— Supplied records —

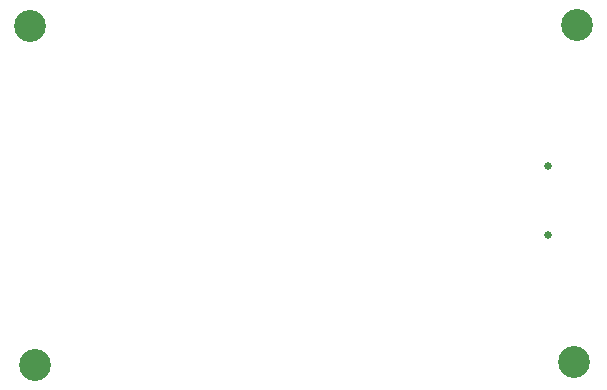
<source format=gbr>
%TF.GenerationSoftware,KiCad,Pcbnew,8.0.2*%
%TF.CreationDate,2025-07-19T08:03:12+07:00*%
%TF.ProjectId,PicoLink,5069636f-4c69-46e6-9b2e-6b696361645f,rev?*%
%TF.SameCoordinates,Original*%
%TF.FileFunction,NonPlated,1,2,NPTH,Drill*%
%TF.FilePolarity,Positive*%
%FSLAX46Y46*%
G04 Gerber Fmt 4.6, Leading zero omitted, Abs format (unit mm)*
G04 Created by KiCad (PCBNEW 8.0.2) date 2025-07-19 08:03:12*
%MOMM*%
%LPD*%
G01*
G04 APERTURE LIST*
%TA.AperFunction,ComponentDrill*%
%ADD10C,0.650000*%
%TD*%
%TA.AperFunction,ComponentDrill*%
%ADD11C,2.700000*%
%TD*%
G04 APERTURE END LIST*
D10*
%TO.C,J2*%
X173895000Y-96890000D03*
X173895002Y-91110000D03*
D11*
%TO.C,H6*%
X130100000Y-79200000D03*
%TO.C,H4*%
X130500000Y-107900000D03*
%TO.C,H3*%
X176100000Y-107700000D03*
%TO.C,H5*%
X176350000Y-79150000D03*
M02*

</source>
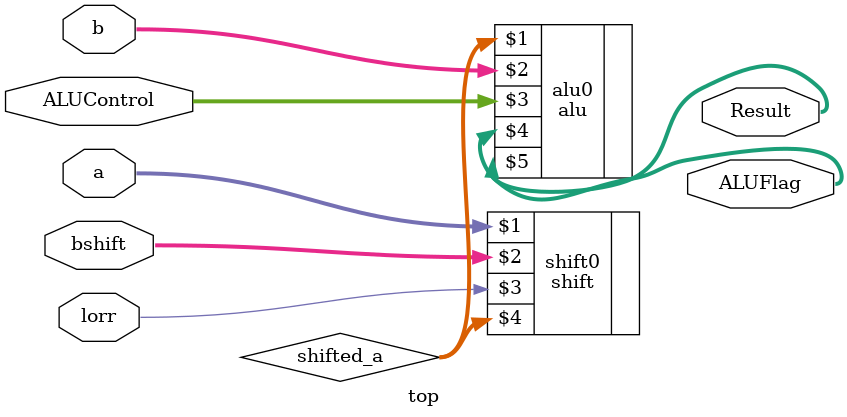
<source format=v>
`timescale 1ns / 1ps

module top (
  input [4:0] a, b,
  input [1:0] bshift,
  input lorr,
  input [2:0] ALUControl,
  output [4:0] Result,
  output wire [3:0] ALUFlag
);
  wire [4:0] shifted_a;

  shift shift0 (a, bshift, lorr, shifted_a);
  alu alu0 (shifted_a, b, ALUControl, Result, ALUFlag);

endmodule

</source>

--

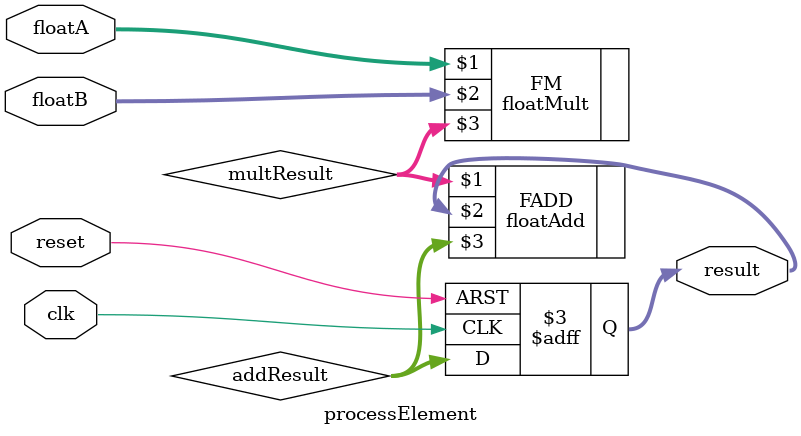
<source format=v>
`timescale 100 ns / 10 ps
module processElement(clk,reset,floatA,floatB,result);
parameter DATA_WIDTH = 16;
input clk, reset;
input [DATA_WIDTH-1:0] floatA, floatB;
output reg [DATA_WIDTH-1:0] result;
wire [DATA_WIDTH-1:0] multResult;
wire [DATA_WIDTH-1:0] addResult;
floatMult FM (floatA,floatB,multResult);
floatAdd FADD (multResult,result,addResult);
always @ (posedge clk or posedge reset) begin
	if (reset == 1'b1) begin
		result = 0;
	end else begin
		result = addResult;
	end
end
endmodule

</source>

— Task to carry out —
Across all the entries, count the lines that contain the word "ALUFlag" and give the number by itself.

— Completed exercise —
2